WRITTEN INSTRUCTION A
In the forum thread on the Ukrainian national anthem, which rating did ORigel vote for?
WRITTEN INSTRUCTION B
Please pick up the forum thread on the Ukrainian national anthem from where it stops.
[start of TEXT SECTION]
# The Ukrainian National Anthem



## HansZimmer (11 mo ago)

For the Talkclassical best videogame soundtrack award we are voting the fourth track of the competition: https://www.talkclassical.com/75313-fountain-dreams.html

In this discussion I'll post the Ukrainan National Anthem. Do you like it? See the poll.


----------



## ORigel (May 7, 2020)

It serves its purpose (especially to Ukranians familiar with the music), but is rather generic so I voted "good" because I'm feeling a little generous.


----------



## mbhaub (Dec 2, 2016)

As a tune it's pretty bland. It sure is getting played a lot. I'm playing two upcoming July 4th pops concerts and it on each program. In one case along with 1812!


----------



## MatthewWeflen (Jan 24, 2019)
[end of TEXT SECTION]
[start of PROVIDED MATERIAL]
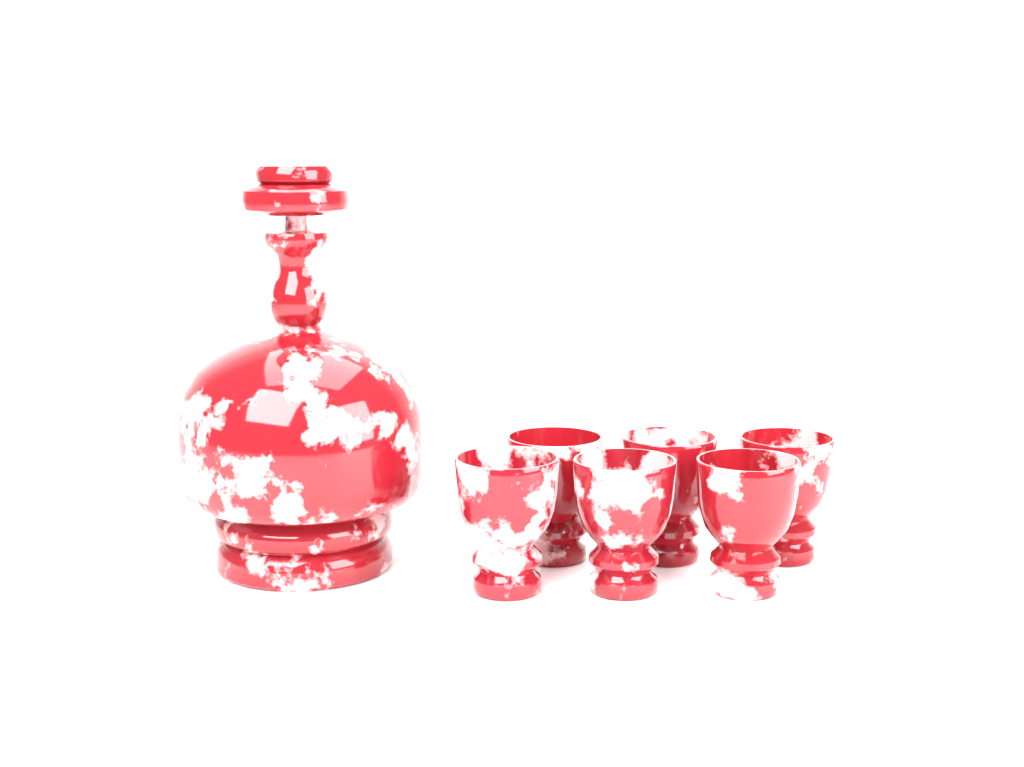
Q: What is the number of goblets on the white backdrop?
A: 6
[end of PROVIDED MATERIAL]
WRITTEN ANSWER A
"Good."

WRITTEN ANSWER B
I was leaning "meh" but when the brass comes in around 2:20 it really elevates it. I vote solidly "good."


----------



## HansZimmer (11 mo ago)

MatthewWeflen said:


> when the brass comes in around 2:20 it really elevates it. I vote solidly "good."


I agree. Thanks for your feedback.


----------



## Art Rock (Nov 28, 2009)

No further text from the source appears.